CS131,Homewrok5,Segmentation-Clustering

Homework 5

This notebook includes both coding and written questions. Please hand in this notebook file with all the outputs and your answers to the written questions.

This assignment covers K-Means and HAC methods for clustering.

这份作业包含的主题：用于聚类的K-means 和 HAC（层次凝聚聚类）方法，以及聚类算法的量化评估。

# Setup
from time import time
import numpy as np
import matplotlib.pyplot as plt
from matplotlib import rc
from skimage import io

from __future__ import print_function

%matplotlib inline
plt.rcParams['figure.figsize'] = (15.0, 12.0) # set default size of plots
plt.rcParams['image.interpolation'] = 'nearest'
plt.rcParams['image.cmap'] = 'gray'

# for auto-reloading extenrnal modules
%load_ext autoreload
%autoreload 2

The autoreload extension is already loaded. To reload it, use:
  %reload_ext autoreload

Introduction

In this assignment, you will use clustering algorithms to segment images. You will then use these segmentations to identify foreground and background objects.

Your assignment will involve the following subtasks:

• Clustering algorithms: Implement K-Means clustering and Hierarchical Agglomerative Clustering.
• Pixel-level features: Implement a feature vector that combines color and position information and implement feature normalization.
• Quantitative Evaluation: Evaluate segmentation algorithms with a variety of parameter settings by comparing your computed segmentations against a dataset of ground-truth segmentations.

使用聚类算法实现图像分割，分割图像前景和背景。

作业分为这三步：

1. 聚类算法的实现：实现K-Means聚类和层次凝聚聚类
2. 像素级特征：实现结合颜色和位置信息的特征向量以及实现特征归一化。
3. 量化评估：通过将计算出来的分割结果与GroundTruth进行比较，评估具有各种参数设置的分割算法。

量化评估这一块重要，我还没学过评估分割结果的方法

1 Clustering Algorithms (40 points)

# Generate random data points for clustering

# Cluster 1
mean1 = [-1, 0]
cov1 = [[0.1, 0], [0, 0.1]]
X1 = np.random.multivariate_normal(mean1, cov1, 100)

# Cluster 2
mean2 = [0, 1]
cov2 = [[0.1, 0], [0, 0.1]]
X2 = np.random.multivariate_normal(mean2, cov2, 100)

# Cluster 3
mean3 = [1, 0]
cov3 = [[0.1, 0], [0, 0.1]]
X3 = np.random.multivariate_normal(mean3, cov3, 100)

# Cluster 4
mean4 = [0, -1]
cov4 = [[0.1, 0], [0, 0.1]]
X4 = np.random.multivariate_normal(mean4, cov4, 100)

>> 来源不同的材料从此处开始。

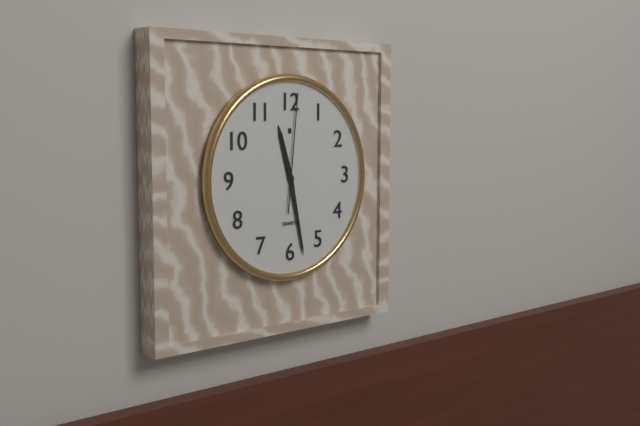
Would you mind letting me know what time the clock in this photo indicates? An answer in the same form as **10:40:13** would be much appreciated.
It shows **11:28:01**
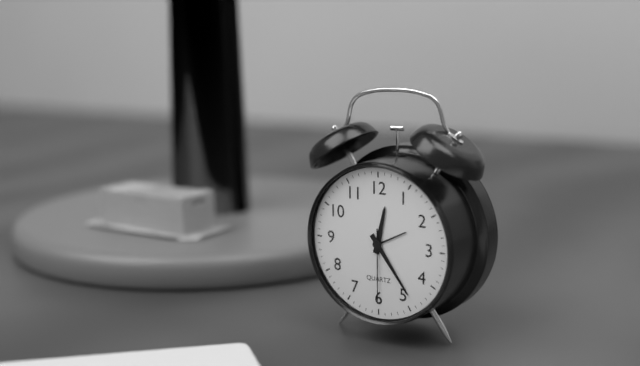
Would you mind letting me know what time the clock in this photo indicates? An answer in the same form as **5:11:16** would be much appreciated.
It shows **12:24:30**
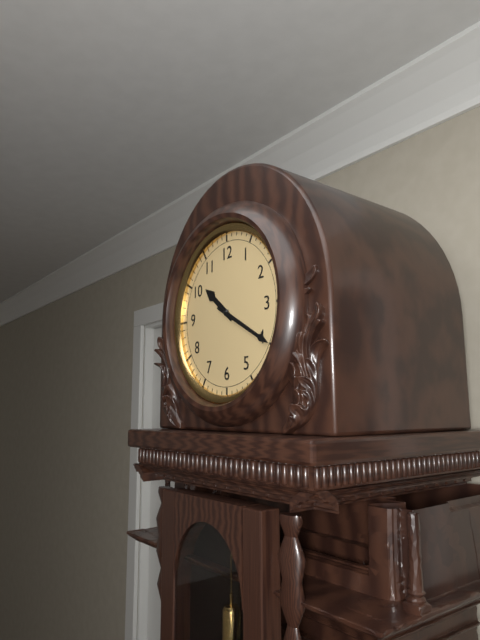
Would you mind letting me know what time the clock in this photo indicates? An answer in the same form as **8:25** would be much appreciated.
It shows **10:20**
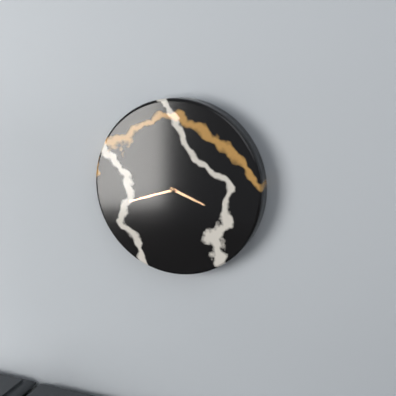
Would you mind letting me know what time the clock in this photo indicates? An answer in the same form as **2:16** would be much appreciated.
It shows **3:42**
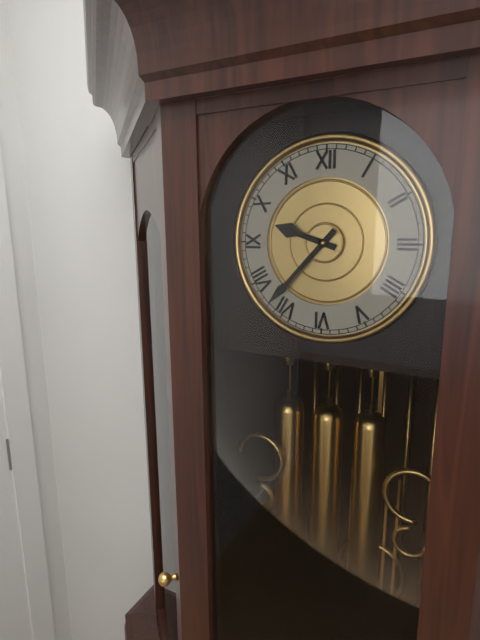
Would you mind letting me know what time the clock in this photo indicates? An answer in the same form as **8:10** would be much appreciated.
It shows **9:37**
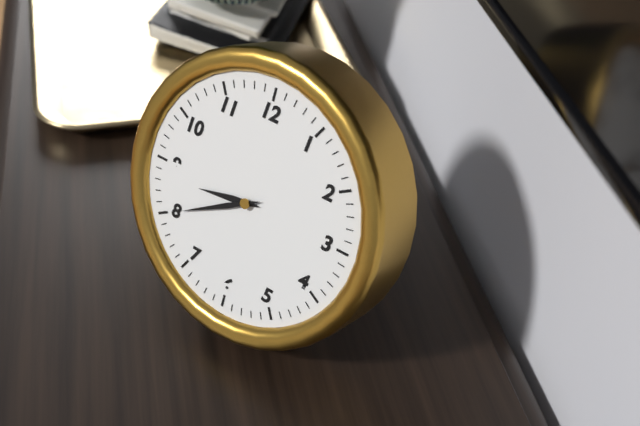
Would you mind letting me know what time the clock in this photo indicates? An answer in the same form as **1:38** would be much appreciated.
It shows **8:40**
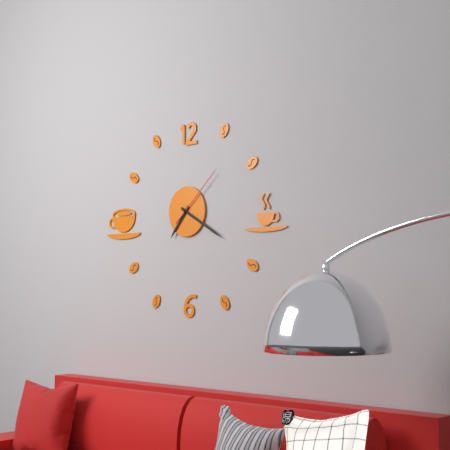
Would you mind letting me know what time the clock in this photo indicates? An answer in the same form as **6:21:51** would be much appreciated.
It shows **7:20:08**
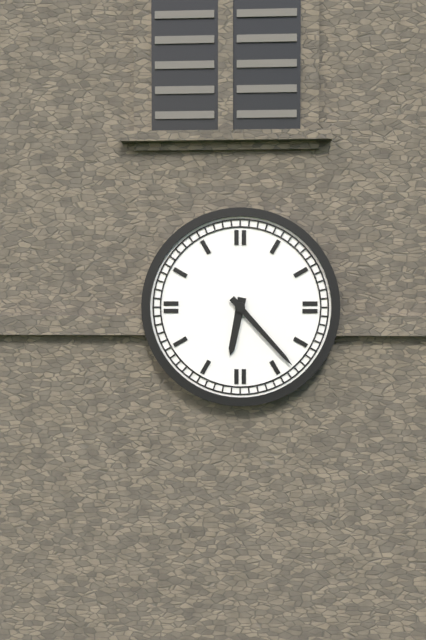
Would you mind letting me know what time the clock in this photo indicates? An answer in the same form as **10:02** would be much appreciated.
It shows **6:23**
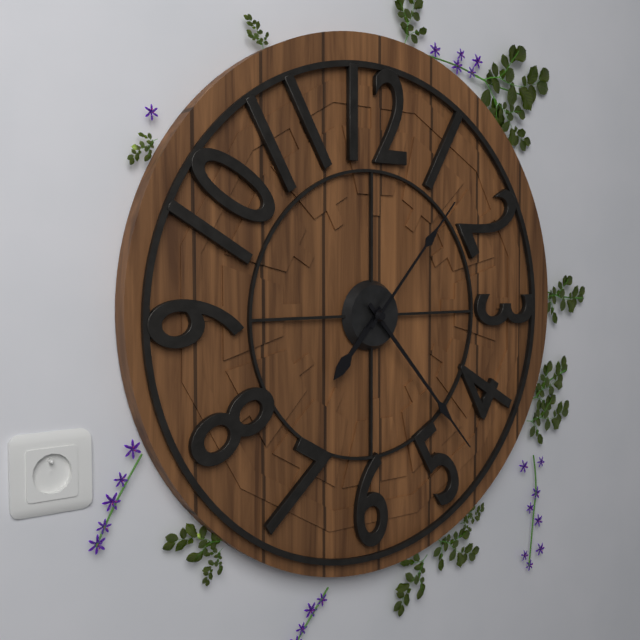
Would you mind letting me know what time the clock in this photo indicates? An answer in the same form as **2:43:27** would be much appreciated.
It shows **7:23:07**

# Merge two sets of data points
X = np.concatenate((X1, X2, X3, X4))

# Plot data points
plt.scatter(X[:, 0], X[:, 1])
plt.axis('equal')
plt.show()

1.1 K-Means Clustering (20 points)

As discussed in class, K-Means is one of the most popular clustering algorithms. We have provided skeleton code for K-Means clustering in the file segmentation.py. Your first task is to finish implementing kmeans in segmentation.py. This version uses nested for loops to assign points to the closest centroid and compute new mean of each cluster.

K-Means Wiki

k-平均算法

目前题图允许使用循环实现点到最近中心的分配即可。

K-means的步骤：

1. 随机初始化聚类中心
2. 将点分配给最近的中心
3. 计算每个聚类的新的中心
4. 如果聚类的分配不再变动则停止
5. 从第二步继续循环

from segmentation import kmeans

np.random.seed(0)
start = time()
assignments = kmeans(X, 4)
end = time()

kmeans_runtime = end - start

print("kmeans running time: %f seconds." % kmeans_runtime)

for i in range(4):
    cluster_i = X[assignments==i]
    plt.scatter(cluster_i[:, 0], cluster_i[:, 1])

plt.axis('equal')
plt.show()

迭代次数 8
kmeans running time: 0.061108 seconds.

哈，简单的实现了K-Means算法，发现第三步判断终止条件很重要，添加了以后只迭代了几次就结束了，大大降低了运行时间。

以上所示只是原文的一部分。